Haines summarizes the product management role as comprising the core competencies mentioned above plus leadership skills, subject matter expertise, entrepreneurial vision, and critical thinking.
Evaluating the product management function
The book outlines a process of evaluating product managers against the competency model and helping them succeed by cultivating their skills in each area. Additionally, product managers should be classified by at least two spectrums: the scope of their design and management responsibilities (product features, product components, horizontal/vertical elements of the product) and the nature of the product (complexity, market maturity, sales/revenue volume). The book contains a number of specific job functions and experience that can be used to position individual product managers within the competency framework and assist with organizational design.
Cultivating strong product managers requires a thoughtful and well designed career progression. A significant focus of the book is definition of the product management role and supporting the team grow their skills and fill any gaps.
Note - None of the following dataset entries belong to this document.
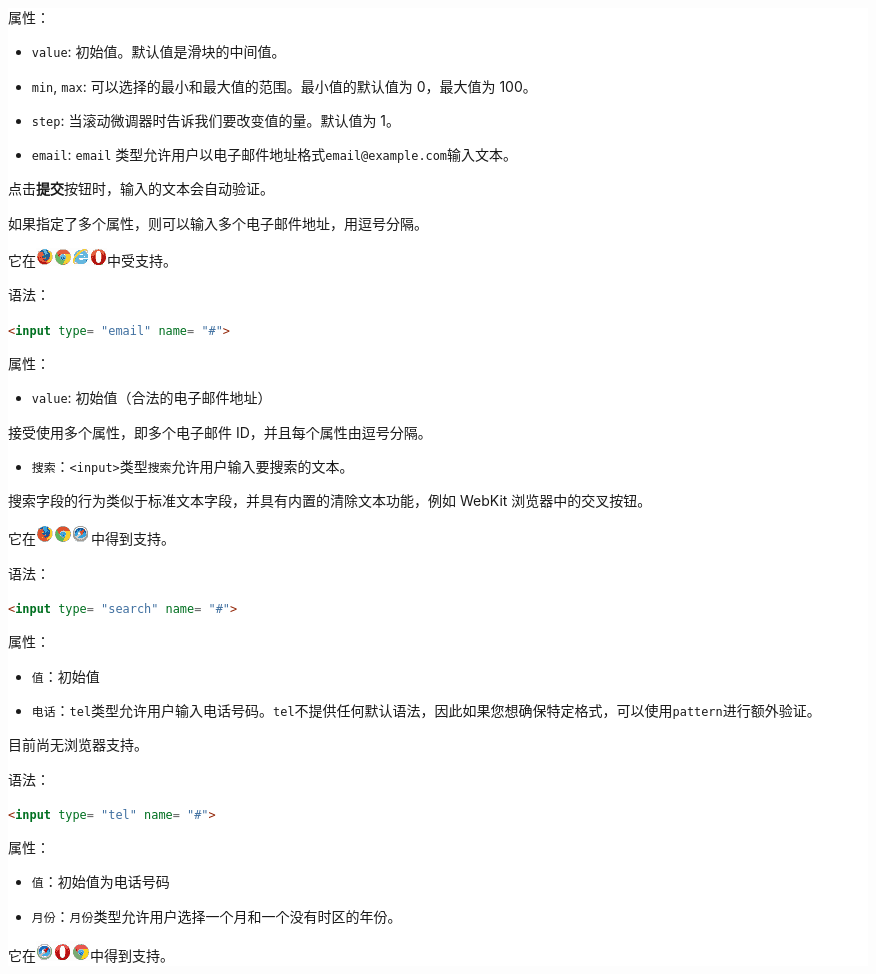 属性：

+   `value`: 初始值。默认值是滑块的中间值。

+   `min`, `max`: 可以选择的最小和最大值的范围。最小值的默认值为 0，最大值为 100。

+   `step`: 当滚动微调器时告诉我们要改变值的量。默认值为 1。

+   `email`: `email` 类型允许用户以电子邮件地址格式`email@example.com`输入文本。

点击**提交**按钮时，输入的文本会自动验证。

如果指定了多个属性，则可以输入多个电子邮件地址，用逗号分隔。

它在![<form> <input> types](img/4661OS_01_07.jpg)中受支持。

语法：

```html
<input type= "email" name= "#">
```

属性：

+   `value`: 初始值（合法的电子邮件地址）

接受使用多个属性，即多个电子邮件 ID，并且每个属性由逗号分隔。

+   `搜索`：`<input>`类型`搜索`允许用户输入要搜索的文本。

搜索字段的行为类似于标准文本字段，并具有内置的清除文本功能，例如 WebKit 浏览器中的交叉按钮。

它在![<form> <input>类型](img/4661OS_01_08.jpg)中得到支持。

语法：

```html
<input type= "search" name= "#">
```

属性：

+   `值`：初始值

+   `电话`：`tel`类型允许用户输入电话号码。`tel`不提供任何默认语法，因此如果您想确保特定格式，可以使用`pattern`进行额外验证。

目前尚无浏览器支持。

语法：

```html
<input type= "tel" name= "#">
```

属性：

+   `值`：初始值为电话号码

+   `月份`：`月份`类型允许用户选择一个月和一个没有时区的年份。

它在![<form> <input>类型](img/4661OS_01_09.jpg)中得到支持。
Creating a thriving product management culture throughout the organization will bring clarity and consistency to this critical role.
Product management is not a job title…it is genetic to what the firm does
Customers do not want a list of features; rather, they want to work with someone who understands the way their business works and what types of problems they encounter. This idea begins to define the best in class product management approach, which Haines defines as a “commitment by the company to the effective management of products”. Thus product management extends beyond a single role to an enterprise-wide approach to business.
The product manager is a cross-functional role responsible for leading a team which optimizes the product’s position in the market and financial return throughout its lifecycle. Because a product manager leads by influence rather than authority, entrepreneurial vision is a key attribute for the role. Most importantly, a good product manager can “detect market nuance” and communicate it back to the rest of the team in a way that enables the development and improvement of profitable and usable products. Knowledge will not help the organization if it is held in a single individual’s brain.
Product management best practices outlined in the video are:
- Religious focus on the market
- Strategic clarity at all levels
- Flexible approach of gated new product development process
- Manage portfolios of product lines and families above product teams
- Consistent use of business cases to justify product investments
- Use cross-functional product teams
- Clearly defined roles & responsibilities
Haines defines being market driven as paying attention to both competitors (positioning, strategies/tactics) and customers (definition, journeys), sharing information effectively, and inspiring the rest of the organization to be involved with product management. Additional focus areas for product management should be investment planning through business cases and learning through planning, establishment of metrics, and retrospectives.
Retrospectives and organizational learning are consistent themes throughout the book–Haines begins with the observation that if you don’t know where you’ve been and why some things worked and why some didn’t, it is difficult to chart your course forward.